“They are like the ancient Greeks,” said Le Moine, “with the grace of accustomed nudity and the poise of the barefooted. You must not judge them by the present standards of Europe, but by the statues of Greece or Egypt. M’a’mselle Theater there in the brook would have been renowned in the Golden Age of Pericles. I must paint her before she is older. They are good models, for they have no nerves and will sit all day in a pose, though they dislike standing, and must have their pipe or cigarette. You have seen Vanquished Often, in my own valley of Vait-hua, whom I have painted so much. Ah, there is beauty! One will not find her like in all the world. Paris knows nothing like her.”
Teata waved her hand at us from the brook, and flung her heavy hair backward over her shoulder as she went on with her task. Looking back at her before the trail wound again into the forest, I saw that her features in repose were hard and semi-savage, the lines still beautiful, but cast in a severe and forbidding mold.
We climbed steadily, jumping from rock to rock and clinging to the bushes. A mile up the valley we came suddenly upon a plateau, and saw before us the remains of an ancient Pekia, or High Place, a grim and grisly monument of the days of evil gods and man-eating.
This, in the old days, was the paepae tapu, or Forbidden Height, the abode of dark and terrible spirits. Upon it once stood the temple and about it in the depths of night were enacted the rites of mystery, when the priests and elders fed on the “long pig that speaks,” when the drums beat till dawn and wild dances maddened the blood.
When it was built, no man can say. Centuries have looked upon these black stones, grim as the ruins of Karnak, created by a mysterious genius, consecrated to something now gone out of the world forever. For ages hidden in the gloom of the forest, it was swept and polished by hands long since dust; it was held in reverence and dread. It was tapu, devoted to terrible deities, and none but the priests or the chiefs might approach it except on nights of ghastly feasting.
[Illustration: The old cannibal of Taipi Valley]
[Illustration: Enacting a human sacrifice of the Marquesans]
It stood in a grove of shadowy trees, which even at mid-afternoon cast a gloom upon the ponderous black rocks of the platform and the high seats where chiefs and wizards once sat devouring the corpses of their foes. Above them writhed and twisted the distorted limbs of a huge banian-tree, and below, among the gnarled roots, there was a deep, dark pit.
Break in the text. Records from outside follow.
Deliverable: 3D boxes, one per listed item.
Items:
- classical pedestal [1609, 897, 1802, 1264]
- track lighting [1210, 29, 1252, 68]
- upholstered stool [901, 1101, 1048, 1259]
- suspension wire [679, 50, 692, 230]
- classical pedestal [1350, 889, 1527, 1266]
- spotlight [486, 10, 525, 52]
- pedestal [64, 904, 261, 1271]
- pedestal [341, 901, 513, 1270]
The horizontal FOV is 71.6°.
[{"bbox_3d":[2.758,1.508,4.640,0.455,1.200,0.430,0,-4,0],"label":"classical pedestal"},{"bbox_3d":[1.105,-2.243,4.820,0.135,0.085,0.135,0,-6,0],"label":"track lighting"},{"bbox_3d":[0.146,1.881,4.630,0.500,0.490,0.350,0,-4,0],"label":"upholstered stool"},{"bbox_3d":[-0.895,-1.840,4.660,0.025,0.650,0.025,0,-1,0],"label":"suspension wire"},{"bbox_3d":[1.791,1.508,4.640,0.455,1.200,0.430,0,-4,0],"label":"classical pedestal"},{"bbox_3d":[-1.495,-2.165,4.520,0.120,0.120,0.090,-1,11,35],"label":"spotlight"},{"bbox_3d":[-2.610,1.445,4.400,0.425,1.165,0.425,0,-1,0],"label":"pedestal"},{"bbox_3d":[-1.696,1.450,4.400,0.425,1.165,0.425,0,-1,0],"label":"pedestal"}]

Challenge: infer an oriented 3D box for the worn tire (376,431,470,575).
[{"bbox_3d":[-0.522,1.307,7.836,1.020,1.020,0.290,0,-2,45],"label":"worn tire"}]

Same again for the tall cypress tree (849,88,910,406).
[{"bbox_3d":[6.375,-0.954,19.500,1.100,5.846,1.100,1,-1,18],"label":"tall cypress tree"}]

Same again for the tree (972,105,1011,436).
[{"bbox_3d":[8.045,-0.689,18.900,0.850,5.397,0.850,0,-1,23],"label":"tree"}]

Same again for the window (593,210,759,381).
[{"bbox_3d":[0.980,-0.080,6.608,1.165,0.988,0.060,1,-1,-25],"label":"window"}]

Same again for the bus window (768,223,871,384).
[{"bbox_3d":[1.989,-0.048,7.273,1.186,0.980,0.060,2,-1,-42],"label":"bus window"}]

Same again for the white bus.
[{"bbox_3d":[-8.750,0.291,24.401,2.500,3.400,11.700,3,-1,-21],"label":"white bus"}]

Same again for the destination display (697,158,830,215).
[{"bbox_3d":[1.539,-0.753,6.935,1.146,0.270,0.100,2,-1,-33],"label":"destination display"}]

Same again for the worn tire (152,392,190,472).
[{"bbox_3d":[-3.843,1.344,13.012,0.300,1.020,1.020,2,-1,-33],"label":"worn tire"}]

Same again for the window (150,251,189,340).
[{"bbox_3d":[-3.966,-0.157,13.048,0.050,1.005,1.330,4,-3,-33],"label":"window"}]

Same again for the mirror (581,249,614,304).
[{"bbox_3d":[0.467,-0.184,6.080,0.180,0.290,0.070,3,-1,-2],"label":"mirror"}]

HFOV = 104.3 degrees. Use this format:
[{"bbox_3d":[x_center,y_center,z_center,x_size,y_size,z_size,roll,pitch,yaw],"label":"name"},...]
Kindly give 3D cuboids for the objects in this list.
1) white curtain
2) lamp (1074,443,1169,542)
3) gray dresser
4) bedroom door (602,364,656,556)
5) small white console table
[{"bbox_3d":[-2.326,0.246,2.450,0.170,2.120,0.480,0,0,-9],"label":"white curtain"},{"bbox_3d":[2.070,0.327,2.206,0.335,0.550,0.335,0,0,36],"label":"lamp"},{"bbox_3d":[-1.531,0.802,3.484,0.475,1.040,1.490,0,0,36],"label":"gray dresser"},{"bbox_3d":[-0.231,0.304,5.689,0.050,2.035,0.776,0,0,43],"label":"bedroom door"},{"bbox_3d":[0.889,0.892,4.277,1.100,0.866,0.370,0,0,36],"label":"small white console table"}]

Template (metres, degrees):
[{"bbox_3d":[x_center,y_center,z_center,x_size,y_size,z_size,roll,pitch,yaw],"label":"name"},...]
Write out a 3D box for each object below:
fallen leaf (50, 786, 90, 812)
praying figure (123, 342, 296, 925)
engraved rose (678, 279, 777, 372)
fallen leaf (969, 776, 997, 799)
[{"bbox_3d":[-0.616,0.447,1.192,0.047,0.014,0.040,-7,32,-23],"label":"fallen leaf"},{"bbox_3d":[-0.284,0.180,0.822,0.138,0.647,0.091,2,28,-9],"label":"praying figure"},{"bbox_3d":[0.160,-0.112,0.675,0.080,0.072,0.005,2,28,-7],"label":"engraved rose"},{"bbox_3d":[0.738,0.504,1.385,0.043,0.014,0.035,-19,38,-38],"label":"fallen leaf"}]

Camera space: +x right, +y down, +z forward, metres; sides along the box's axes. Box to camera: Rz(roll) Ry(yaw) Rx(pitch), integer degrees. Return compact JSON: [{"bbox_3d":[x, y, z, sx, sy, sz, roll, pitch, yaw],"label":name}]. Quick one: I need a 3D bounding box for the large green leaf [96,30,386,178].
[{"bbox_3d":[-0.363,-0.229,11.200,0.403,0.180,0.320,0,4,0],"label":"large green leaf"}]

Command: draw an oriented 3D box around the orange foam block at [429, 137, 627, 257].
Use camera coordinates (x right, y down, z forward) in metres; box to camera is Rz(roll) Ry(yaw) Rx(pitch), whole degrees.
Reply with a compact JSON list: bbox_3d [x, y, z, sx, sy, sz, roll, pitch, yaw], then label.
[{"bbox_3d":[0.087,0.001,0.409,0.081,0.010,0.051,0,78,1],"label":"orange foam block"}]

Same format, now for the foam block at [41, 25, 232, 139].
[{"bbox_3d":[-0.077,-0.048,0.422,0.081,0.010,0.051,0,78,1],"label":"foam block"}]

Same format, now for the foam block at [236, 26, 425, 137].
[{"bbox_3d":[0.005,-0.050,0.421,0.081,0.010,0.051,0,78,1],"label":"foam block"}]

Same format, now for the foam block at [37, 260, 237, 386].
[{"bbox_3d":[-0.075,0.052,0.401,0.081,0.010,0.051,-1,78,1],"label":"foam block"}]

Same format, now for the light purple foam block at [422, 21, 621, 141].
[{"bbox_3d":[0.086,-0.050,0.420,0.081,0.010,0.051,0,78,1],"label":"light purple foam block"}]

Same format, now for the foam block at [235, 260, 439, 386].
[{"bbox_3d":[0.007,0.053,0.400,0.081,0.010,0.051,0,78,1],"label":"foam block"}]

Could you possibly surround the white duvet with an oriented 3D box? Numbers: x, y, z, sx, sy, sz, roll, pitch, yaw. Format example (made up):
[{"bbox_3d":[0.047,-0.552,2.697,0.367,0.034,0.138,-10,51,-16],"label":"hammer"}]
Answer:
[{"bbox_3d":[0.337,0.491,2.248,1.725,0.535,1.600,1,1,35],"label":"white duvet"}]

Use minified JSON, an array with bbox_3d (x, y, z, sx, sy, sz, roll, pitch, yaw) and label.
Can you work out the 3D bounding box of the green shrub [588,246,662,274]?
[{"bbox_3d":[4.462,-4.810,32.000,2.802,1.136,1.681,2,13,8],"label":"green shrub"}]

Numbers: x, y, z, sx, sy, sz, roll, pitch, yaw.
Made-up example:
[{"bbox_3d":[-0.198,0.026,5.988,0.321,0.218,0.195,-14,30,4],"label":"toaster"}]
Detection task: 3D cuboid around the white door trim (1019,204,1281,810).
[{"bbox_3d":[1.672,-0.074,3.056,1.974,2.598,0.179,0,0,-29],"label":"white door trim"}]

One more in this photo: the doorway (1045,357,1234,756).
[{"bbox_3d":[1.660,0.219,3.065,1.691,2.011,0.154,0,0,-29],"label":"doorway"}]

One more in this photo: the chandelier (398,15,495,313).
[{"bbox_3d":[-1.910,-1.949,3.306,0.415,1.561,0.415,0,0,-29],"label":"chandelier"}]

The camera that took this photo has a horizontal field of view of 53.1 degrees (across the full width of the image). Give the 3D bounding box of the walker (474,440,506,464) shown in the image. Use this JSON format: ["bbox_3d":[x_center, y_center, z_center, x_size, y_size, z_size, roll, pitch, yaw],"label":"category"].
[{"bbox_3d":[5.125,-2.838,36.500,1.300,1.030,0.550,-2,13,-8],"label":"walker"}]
We paused in a clear space of green turf delicately shaded by mango-trees walled in with ferns and grass and flowering bushes, and gazed into the gloom. This was forbidden ground until the French came. No road led to it then; only a narrow and dusky trail, guarded by demons of Po and trod by humans only in the whispering darkness of the jungle night, brought the warriors with the burdens of living meat to the place of the gods. But the French, as if to mock the sacred things of the conquered, made two roads converge in this very spot, from which one wound its way over the mountains to Hanamenu and the other followed the river to an impasse in the hills.